**Required work**
Which lines of the listing below contain the word "pinky"? Return them.

┄┄┄┄┄┄

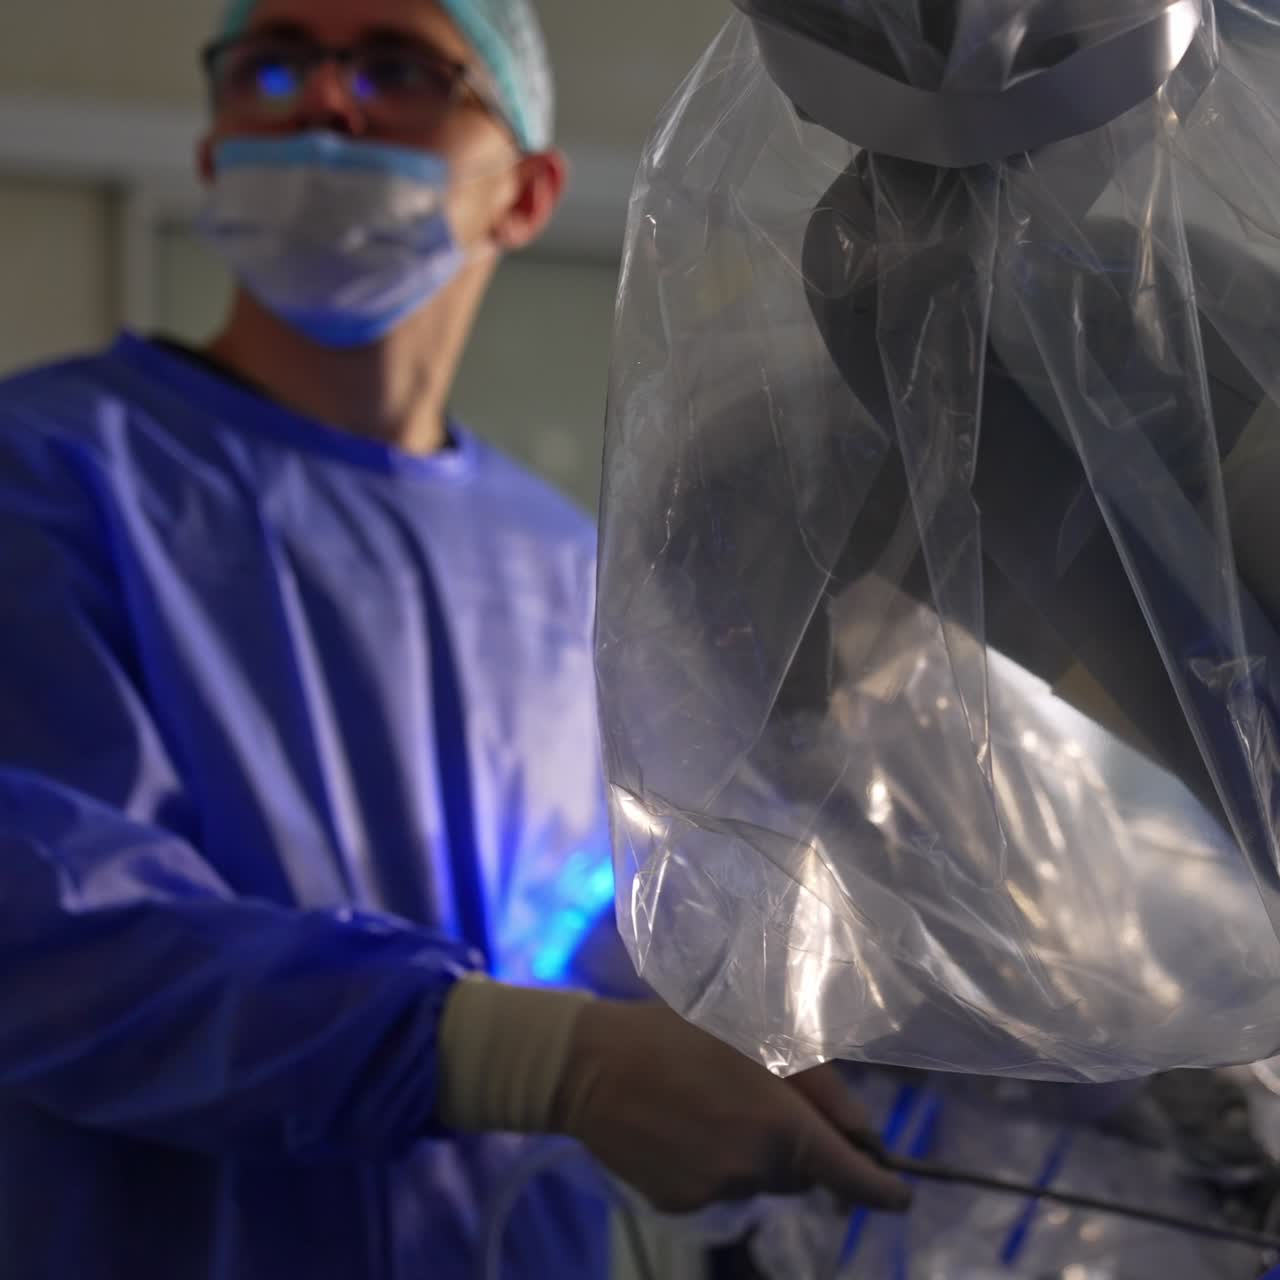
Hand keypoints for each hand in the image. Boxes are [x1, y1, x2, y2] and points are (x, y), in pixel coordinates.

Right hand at [551, 1001, 910, 1215]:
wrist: (590, 1066)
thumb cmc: (677, 1031)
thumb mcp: (754, 1034)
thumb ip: (818, 1084)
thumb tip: (861, 1131)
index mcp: (782, 1128)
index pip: (851, 1176)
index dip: (881, 1187)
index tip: (901, 1194)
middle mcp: (756, 1172)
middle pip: (801, 1171)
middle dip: (797, 1142)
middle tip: (761, 1093)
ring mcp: (715, 1194)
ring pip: (756, 1178)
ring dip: (752, 1150)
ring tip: (707, 1099)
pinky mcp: (680, 1205)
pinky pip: (716, 1186)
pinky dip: (712, 1162)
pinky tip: (681, 1124)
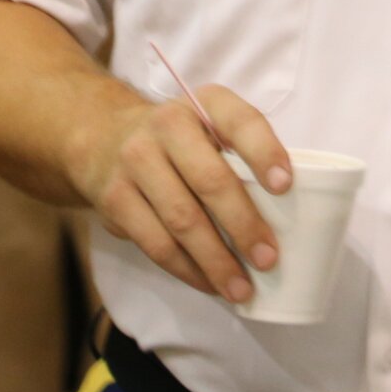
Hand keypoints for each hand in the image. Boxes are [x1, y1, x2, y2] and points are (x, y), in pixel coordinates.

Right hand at [72, 82, 290, 302]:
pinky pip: (155, 243)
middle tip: (268, 259)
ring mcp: (136, 162)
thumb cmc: (181, 139)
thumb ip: (243, 152)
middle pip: (210, 181)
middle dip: (243, 225)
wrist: (104, 138)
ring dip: (215, 260)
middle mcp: (168, 126)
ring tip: (241, 287)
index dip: (264, 152)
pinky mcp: (116, 199)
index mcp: (205, 103)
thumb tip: (286, 212)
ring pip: (181, 220)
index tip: (285, 186)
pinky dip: (186, 269)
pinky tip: (208, 283)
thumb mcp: (211, 124)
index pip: (240, 122)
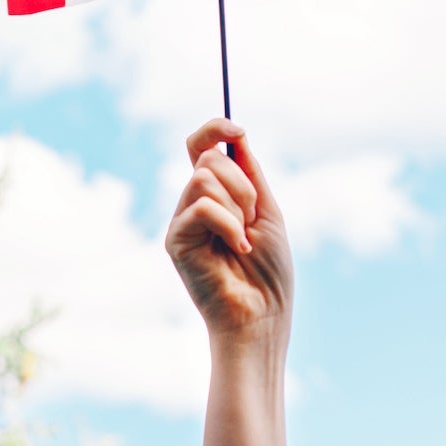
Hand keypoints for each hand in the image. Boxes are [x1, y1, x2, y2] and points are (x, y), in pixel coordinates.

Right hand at [165, 118, 292, 343]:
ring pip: (204, 178)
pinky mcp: (175, 240)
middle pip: (208, 159)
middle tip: (253, 219)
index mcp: (216, 196)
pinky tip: (238, 248)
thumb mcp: (267, 212)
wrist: (263, 316)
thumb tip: (236, 135)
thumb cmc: (269, 273)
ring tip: (245, 239)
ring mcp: (182, 222)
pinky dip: (229, 224)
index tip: (237, 129)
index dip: (213, 129)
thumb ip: (250, 174)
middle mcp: (194, 205)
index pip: (200, 148)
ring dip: (238, 206)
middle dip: (242, 184)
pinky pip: (203, 207)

┄┄┄┄┄┄

**Task solution**
pinky mcp: (680, 1205)
pinky pip: (716, 1186)
pinky dip: (712, 1162)
pinky tip: (681, 1124)
pinky pip: (155, 243)
pinky mcp: (116, 199)
pinky dip: (186, 269)
pinky tip: (208, 283)
pinky mcp: (175, 240)
pinky tip: (238, 248)
pinky dip: (229, 224)
pinky pip: (203, 207)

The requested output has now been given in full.